Confit pork belly with cannellini beans & rosemary
Contains pork – recipe is for non-Muslims only
This classic slow-roast pork belly makes an impressive main course for a dinner party. It takes a little time but the end result is definitely worth it
- Prep:30 mins
plus at least 7 hrs chilling and overnight soaking (optional)
- Serves 4
- A challenge
Nutrition per serving
- kcal 1039
- fat 77g
- saturates 32g
- carbs 37g
- sugars 1g
- fibre 12g
- protein 43g
- salt 1.5g
- 1kg pork belly, skin on and bones intact
- 200g coarse sea salt
- 6 rosemary sprigs, leaves picked and finely chopped
- 4 garlic cloves, chopped
- 2l duck fat
- 500ml vegetable oil
- 300g dried cannellini beans
- 150g unsalted butter
- green salad, to serve
Score the skin of the pork with a knife, then put in a shallow dish and rub all over with the sea salt, half the rosemary and all the garlic. Cover the dish with cling film and leave in the fridge for at least 7 hrs, preferably overnight. While the pork is being salted, soak the beans in plenty of cold water overnight.

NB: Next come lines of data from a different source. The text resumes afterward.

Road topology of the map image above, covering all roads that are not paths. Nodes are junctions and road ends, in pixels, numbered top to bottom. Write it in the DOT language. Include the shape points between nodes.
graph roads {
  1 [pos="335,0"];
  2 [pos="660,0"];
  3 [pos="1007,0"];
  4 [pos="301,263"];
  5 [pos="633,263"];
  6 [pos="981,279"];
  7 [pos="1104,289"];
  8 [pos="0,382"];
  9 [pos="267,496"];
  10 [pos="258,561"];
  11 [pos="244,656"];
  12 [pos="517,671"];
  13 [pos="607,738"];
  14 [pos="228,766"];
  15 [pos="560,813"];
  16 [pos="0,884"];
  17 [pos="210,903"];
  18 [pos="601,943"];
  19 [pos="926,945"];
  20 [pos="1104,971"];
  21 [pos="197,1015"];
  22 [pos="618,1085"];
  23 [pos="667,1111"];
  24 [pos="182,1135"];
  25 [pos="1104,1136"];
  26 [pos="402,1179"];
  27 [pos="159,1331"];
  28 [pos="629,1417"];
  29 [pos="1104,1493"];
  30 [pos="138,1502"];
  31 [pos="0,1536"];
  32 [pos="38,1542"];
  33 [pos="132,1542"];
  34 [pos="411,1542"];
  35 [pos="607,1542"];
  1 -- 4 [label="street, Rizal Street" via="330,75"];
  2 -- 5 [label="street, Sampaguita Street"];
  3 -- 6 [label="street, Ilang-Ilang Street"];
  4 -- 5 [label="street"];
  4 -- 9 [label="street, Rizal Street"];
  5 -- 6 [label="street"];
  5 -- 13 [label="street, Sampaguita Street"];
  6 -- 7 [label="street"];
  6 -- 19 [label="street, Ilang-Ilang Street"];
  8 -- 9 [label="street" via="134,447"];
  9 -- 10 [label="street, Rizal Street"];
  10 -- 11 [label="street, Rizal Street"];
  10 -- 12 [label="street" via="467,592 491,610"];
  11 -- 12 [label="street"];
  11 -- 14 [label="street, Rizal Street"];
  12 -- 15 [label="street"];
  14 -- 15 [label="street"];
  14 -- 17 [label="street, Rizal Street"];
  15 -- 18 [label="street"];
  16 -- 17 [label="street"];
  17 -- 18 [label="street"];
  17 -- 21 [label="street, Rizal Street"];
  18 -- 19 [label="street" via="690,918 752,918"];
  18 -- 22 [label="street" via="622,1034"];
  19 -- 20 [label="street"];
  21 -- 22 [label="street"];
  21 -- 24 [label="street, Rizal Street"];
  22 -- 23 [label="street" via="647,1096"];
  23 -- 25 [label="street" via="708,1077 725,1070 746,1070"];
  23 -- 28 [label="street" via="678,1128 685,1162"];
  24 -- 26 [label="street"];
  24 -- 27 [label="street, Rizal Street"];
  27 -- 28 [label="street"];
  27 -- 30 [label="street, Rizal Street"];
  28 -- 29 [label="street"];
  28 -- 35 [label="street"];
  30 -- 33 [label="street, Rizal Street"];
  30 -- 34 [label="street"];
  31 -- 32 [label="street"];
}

Heat oven to 150C/130C fan/gas 2. Wash the pork well and pat dry. Heat the duck fat and half the vegetable oil in a deep, flameproof casserole dish or roasting tin until the fat has melted, then carefully lower in the pork. Cover with foil and put in the oven. Cook for about 4 hrs or until the pork is very tender.
Leave the pork to cool slightly, then remove from the fat and cool completely. Alternatively, the pork can be kept in the fat in the fridge, covered, for up to 3 months. The fat itself can be reused.
Remove the bones and any sinew or membrane from the pork.
Press the pork between two roasting trays with heavy weights on top (such as cans). This process will shape and compact the meat so that it’s easier to portion. Leave the meat to press in the fridge for at least 2 hrs. You can leave the pork to press overnight (the beans will be fine left soaking in water for up to 48 hrs, but change the water after 24 hrs).
Heat oven to 220C/200C fan/gas 7. Drain the beans and tip into a large pan. Cover with about 5cm of fresh water. Bring to the boil, then cook over a medium heat for 40 mins until tender. Add the butter and the remaining rosemary to the beans, and cook for 5 mins until the beans and buttery water have emulsified. Season well and keep warm.
Take the pork out of the fridge and cut into four equal pieces. Put a large, ovenproof non-stick sauté pan in the oven with the remaining oil and heat until almost smoking.
Place the pork, skin-side down, in the hot vegetable oil (be careful as the oil will spit). Return the pork to the oven for 12 mins until heated through and the skin is crisp and golden.
Divide the beans between four serving plates and top each with a piece of crispy pork. Serve with a crisp green salad.